» TO DO:
[1] From the write-up on the text tokenizing functions, pull out the passage that begins with the words "- It tokenizes each" and ends with "list of lists.", copied word for word.
[2] Continue the write-up on the text tokenizing functions, picking up right after its last line.

3. `tokenize_reddit_short_stories()`:

    This function reads a text file containing popular Reddit short stories, cleans the data by removing specific tags (`<sos>`, `<eos>`, `<nl>`), and then tokenizes the data into sentences.

    How it works:

    - It reads the text file using `read_in_text()` function from the specified path.
    - It removes the specific tags from the data using `re.sub()`.
    - It splits the cleaned data into paragraphs at double newline (`\n\n`) characters.
    - It tokenizes each paragraph into sentences using `sent_tokenize()` function, resulting in a list of lists, where each inner list contains the sentences of a paragraph.
    - Finally, it returns this list of lists.

    Note: This function is decorated with `@run_notebook` and `@log_dec`, implying that its execution can be toggled and its execution time will be logged if logging is enabled.

4. `tokenize_single_file_sherlock_holmes(file)`:

    This function reads a single text file of Sherlock Holmes stories, cleans the data by removing newline characters and extra white spaces, then tokenizes the data into sentences.

    Parameters:
    
    `file`: The path of the text file to be read and tokenized.

    How it works:

    - It reads the text file using `read_in_text()` function from the specified path.
    - It removes newline characters and extra white spaces from the data using `re.sub()`.
    - It splits the cleaned data at `---` characters and takes the first part.
    - It tokenizes the cleaned data into sentences using `sent_tokenize()` function.

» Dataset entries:

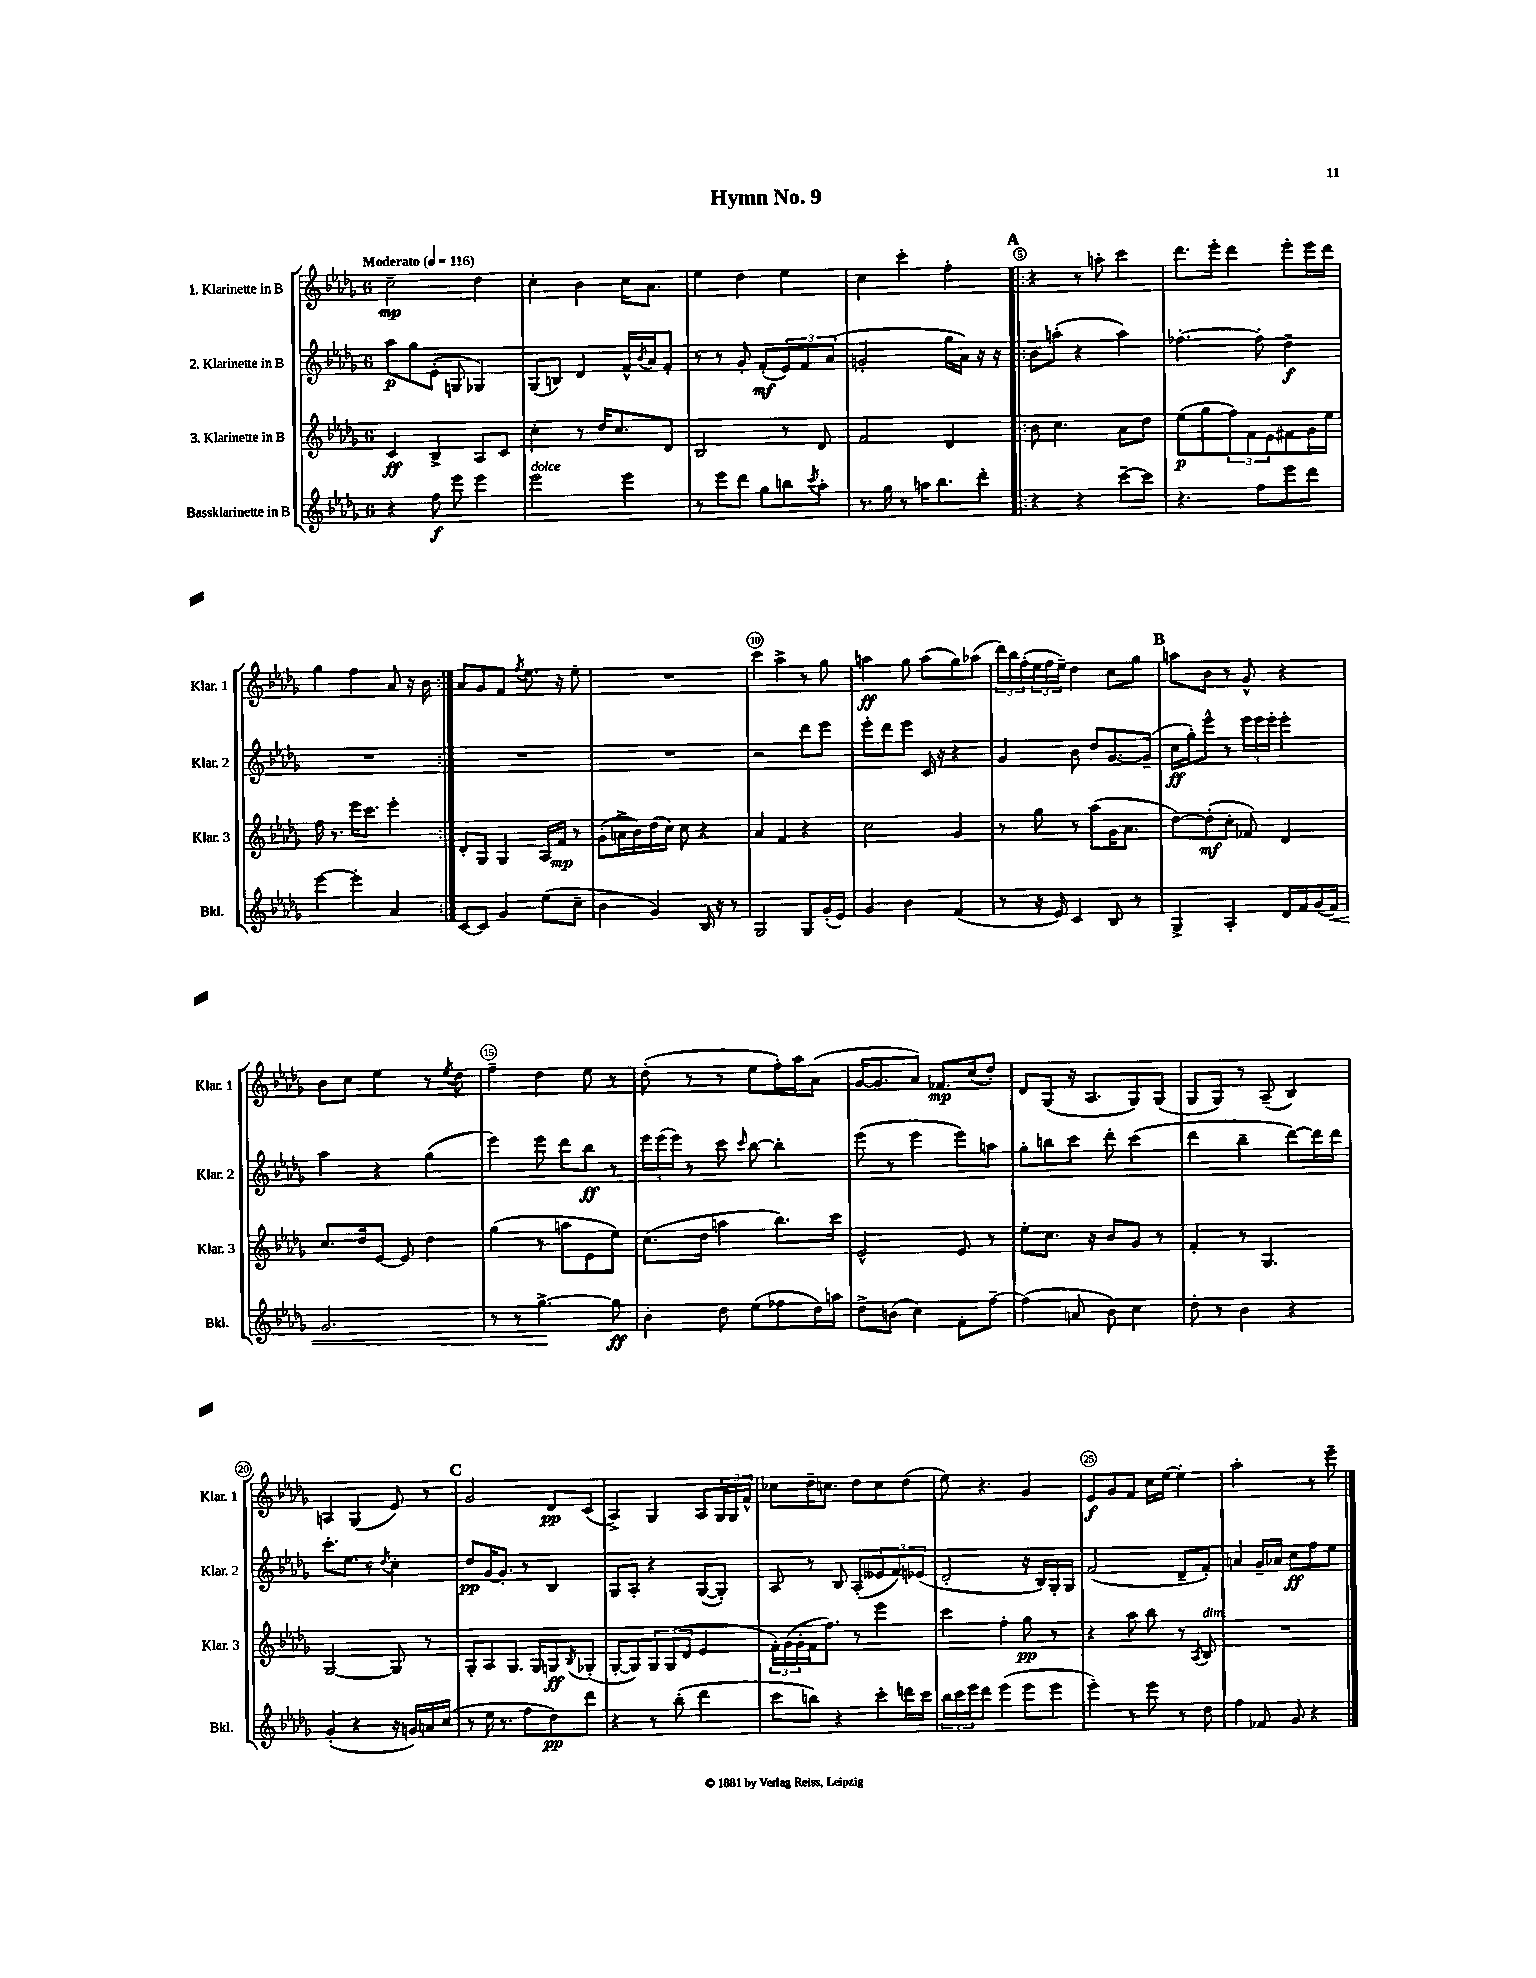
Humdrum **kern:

**kern	**kern	**kern	**kern
*staff4	*staff3	*staff2	*staff1
*clefG2	*clefG2	*clefG2	*clefG2
*k[b-e-a-d-g-]	*k[b-e-a-d-g-]	*k[b-e-a-d-g-]	*k[b-e-a-d-g-]
*M6/8	*M6/8	*M6/8	*M6/8
*MM116	*MM116	*MM116	*MM116
4r	4c/	8aa-\L	2cc~\
.	.	8gg-\	.
8ff\	4B-^/	(8e-'\J	.
8eee-\	.	8G/	.
4eee-\	8A-/L	4G-/)	4dd-\
.	8c/J	.	.
=	=	=	=
2eee-\	4cc'\	(8G-/L	4cc'\
.	.	8B/J)	.
.	8r	4d-/	4b-\
.	16dd-/LK	.	.
.	8.cc/	.	.
4eee-\	.	16f^^/LL	16cc\LK
.	.	8qb-/	.
.	.	16a-/J	8.a-\J
.	8d-/J	8f'/J	.
=	=	=	=
8r	2B-/	8r	4ee-\
8eee-\L	.	8r	.
8ddd-\J	.	8g-'/	4dd-\
8gg-\L	.	(8f'/L	.
8bb\	8r	12e-/)	4ee-\
.	.	12f/	.
8qccc/	.	.	.
8aa-'\J	8d-/	.	.
.	.	(12a-/J	.
=	=	=	=
8.r	2f/	2g'/	4cc\
16gg-\	.	.	.
8r	.	.	4ccc'\
16aa\LK	.	.	.
8.bb-\	.	.	.
.	4d-/	16gg-\LL	4ff'\
.	.	16a-\JJ)	.
8ddd-'\J	.	16r	.
.	.	16r	.
=!|:	=!|:	=!|:	=!|:
4r	8b-\	8b-\L	4r
.	4.cc\	(8aa'\J	.
4r	.	4r	8r
.	.	.	8aa'\
[8ccc~\L	8a-\L	4aa\)	4ccc\
8ccc\]J	8dd-\J	.	.
=	=	=	=
4.r	(8ee-\L	[4.ff-'\	8.ddd-\L
.	8gg-\	.	.
.	.	.	16eee-'\Jk
.	12ff\)	.	4ddd-\
.	12f\	.	.
8ff\L	.	8ff-'\]	.
.	12e-\	.	.
8eee-\	8f#\	4dd-~\	8eee-'\L
8ddd-\J	16g-\L	.	16eee-\L
.	16ee-\JJ	.	16ddd-\JJ
=	=	=	=
[4eee-\	16ff\	2.r	4gg-\
.	8.r	.	.
4eee-'\]	16eee-\LK	.	4ff\
.	8.ccc\J	.	.
4a-/	4eee-'\	.	8a-/
.	.	.	16r
.	.	.	16b-\
=:|!	=:|!	=:|!	=:|!
[8c/L	8d-'/L	2.r	8a-/L
8c/]J	8G-/J	.	8g-/
4g-/	4G-/	.	8f/J
.	.	.	8qff/
.	.	.	8.ee-\
(8ee-\L	16A-/LL	.	.
.	16f/JJ	.	16r
8cc~\J	8r	.	8ee-'\
=	=	=	=
4b-\	(8g-'\L	2.r	2.r
.	16a^\L	.	.
.	16b-\)	.	.
4g-/)	(16dd-\	.	.
.	16cc\JJ)	.	.
.	8cc\	.	.
16B-/	4r	.	.
16r	.	.	.
8r	.	.	.
=	=	=	=
2G-/	4a-/	2r	4ccc\
.	4f/	.	4aa-^\
8G-/L	4r	8ddd-\L	8r
(16g-'/L	.	8eee-\J	8gg-\
16e-/JJ)	.	.	.
=	=	=	=
4g-/	2cc\	8eee-'\L	4aa\
.	.	8ddd-\	.
4b-\	.	8eee-\J	8gg-\
.	.	16c/	(8aa\L
.	.	16r	.
(4f/	4g-/	4r	8gg-\)
.	.	.	(8aa-\J
=	=	=	=
8r	8r	4g-/	24ddd-\LL)
.	.	.	24bb-\
.	.	.	(24ff'\
16r	8gg-\	.	24ee-\
.	.	.	24ff\
16e-/)	.	.	.
.	.	.	24ee-~\JJ)
4c/	8r	8b-\	4dd-\
.	(8aa-\L	8dd-/L	.
8B-/	16g-\K	[8.g-/	8cc\L
.	8.a-\J	.	.
8r	.	.	8gg-\J
.	.	(16g-~/]Jk	.
=	=	=	=
4G-^/	[8dd-\L)	16cc\LL	8aa\L
.	.	16gg-'\J)	.
.	(8dd-'\]	8eee-^^\J	8b-\J
4A-'/	8cc'\J	8r	8r
.	8f-/)	24eee-\LL	8g-^^/
.	.	24eee-\	.
.	.	24eee-'\JJ	.
16d-/LL	4d-/	4eee-'\	4r
16f/	.	.	.
(16g-/	.	.	.
16f/JJ)	.	.	.
=	=	=	=
2.g-/	8.cc/L	4aa-\	8b-\L
.	.	.	8cc\J
.	16dd-/k	.	.
.	[8e-/J	4r	4ee-\
.	8e-/]	.	.
.	4dd-\	(4gg-\	8r
.	.	.	8qee-/
.	.	.	8dd-\
=	=	=	=
8r	(4gg-\	4eee-\)	4ff~\
8r	.	.	.
[4.gg-^\	8r	8eee-\	4dd-\
.	8aa\L	8ddd-\L	.
.	8e-\	8bb-\J	8ee-\
8gg-\]	8ee-\J)	8r	8r
=	=	=	=
4b-'\	(8.cc\L	24eee-\LL	(8dd-'\
.	.	(24eee-\	.
.	.	24eee-\JJ)	.
.	.	8r	8r
.	16dd-\Jk	.	.
8dd-\	4aa\	8ccc\	8r
.	.	16qqccc/	.
(8ee-\L	.	[8bb-\	8ee-\L
8ff-\	8.bb-\L)	4bb-'\]	16ff'\L)
.	.	.	16aa-\J
16dd-\L)	.	.	(8a-\J
16aa\JJ	16ccc\Jk	.	.
=	=	=	=
8dd-^\L	2e-^^/	(8eee-\	[16g-/LK
.	.	.	8.g-/]
(8b\J	.	8r	.
4cc\)	.	4eee-\	8a-/J)
.	.	.	8.f-/L
8f'\L	8e-/	8eee-\L)	.
.	.	.	(16cc/k
[8ff~\J	8r	8aa\J	8dd-'/J)
=	=	=	=
(4ff\]	8ee-'\L	8gg-'\L	8d-/L
.	8.cc\J	8bb\	(8G-/J
8a/	.	8ccc\J	16r
.	16r	.	8.A-/L
8b-\)	8b-/L	8ddd-'\	.
4cc\	8g-/J	(4ccc\	8G-/)
.	8r	.	(8G-/J
=	=	=	=
8dd-'\	4f'/	4ddd-\	8G-/L
8r	.	.	8G-/J)
4b-\	8r	4bb-~\	8r
.	4.G-/	.	(8A-~/
4r	.	[8ddd-\L)	4B-/)
.	.	16ddd-\]L	.
.	.	16ddd-\JJ	.
=	=	=	=
(4g-'/	[2G-/	8.ccc'\L	4A/
.	.	8.ee-\J	.
4r	.	.	(4G-/
.	.	8r	.
.	.	8qdd-/	.
16r	8G-/]	4cc'\	8e-/)
16g/LL)	.	.	.
16a/	8r	.	8r
(16cc/JJ	.	.	.
=	=	=	=
8r	8G-'/L	8dd-/L	2g-/
16ee-\	8A-/	[16g-/K	.
8.r	.	8.g-'/]J	.
.	8.G-/J	.	.
8ff\L	.	8r	.
.	16G-/LK	.	.
8dd-\)	8G/	4B-/	8d-/L
.	8qB-/	.	.
8ddd-\J	(8G-'/J	.	(8c/J
=	=	=	=
4r	[8G-'/L	8G-/L	4A-^/)
.	8G-/])	8A-'/J	.
8r	12G-/	4r	4G-/
.	(12G-/	.	.
(8bb-'\	.	.	.
.	12d-/J	.	.
4ddd-\	4e-/	([8G-/L	8A-/L
.	.	8G-'/]J)	24G-/L
.	.	.	24G-/
.	.	.	24f^^/JJ
=	=	=	=
8ccc\L	24f'\LL)	8A-/	8cc-\L
.	(24g-\	.	.
.	24g-'\	.	.
8bb\J)	16f\J	8r	16dd-~\K
.	8.ff\J)	.	8.cc\J
4r	.	8B-/	.
.	8r	(8A-'/L	8dd-\L
8ccc'\L	4eee-\	12e--/	8cc\
.	.	12f/)	.
16ddd\L	.	.	(8dd-\J
.	.	(12e-/J	.
16ccc\JJ	.	.	.
=	=	=	=
24bb-\LL	4ccc\	2d-'/	8ee-\)
24ccc\	.	.	.
24eee-\J	.	.	.
8ddd-\J	.	.	4.r
(4eee-\	4ff'\	.	.
8eee-\L	8gg-\	16r	4g-/
.	.	16B-/LL)	.
8eee-\J	8r	16G-'/	.
.	.	16G-/JJ	.
=	=	=	=
4eee-'\)	4r	(2f/	8e-/L
.	.	.	8g-/
8r	8aa-\	.	8f/J
8eee-\	8bb-\	.	16cc\LL
.	.	.	[16ee-\JJ
8r	8r	8d-~/L	4ee-'\]
.	8qA-/	.	.
8dd-\	8B-/	8f'/J)	.
=	=	=	=
4ff\	2.r	4a/	2aa-'\
8f-/	.	16g-~/LL	.
.	.	16a-/JJ	.
8g-/	.	8cc\L	.
4r	.	8ff\	8r
.	.	8ee-\J	8eee-~\
==	==	==	==
*-	*-	*-	*-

» OUTPUTS:
[1]
- It tokenizes each paragraph into sentences using `sent_tokenize()` function, resulting in a list of lists, where each inner list contains the sentences of a paragraph.
    - Finally, it returns this list of lists.

[2]
    - Finally, it returns the list of tokenized sentences.

    Note: This function is decorated with `@log_dec`, meaning that its execution time will be logged if logging is enabled.

5. `tokenize_sherlock_holmes()`:

    This function reads and tokenizes all the text files in the Sherlock Holmes dataset directory.

    How it works:

    - It iterates over all the files in the 'datasets_raw_data\\sherlock_holmes' directory.
    - For each file, it applies the `tokenize_single_file_sherlock_holmes()` function, which returns a list of tokenized sentences.
    - Finally, it returns a list of these lists.

    Note: This function is decorated with `@run_notebook` and `@log_dec`, meaning that its execution can be toggled and its execution time will be logged if logging is enabled.

6. `tokenize_all()`:

    This function tokenizes all the stories from different sources (children stories, Poe short stories, Reddit short stories, Sherlock Holmes stories), and writes the tokenized stories into a text file.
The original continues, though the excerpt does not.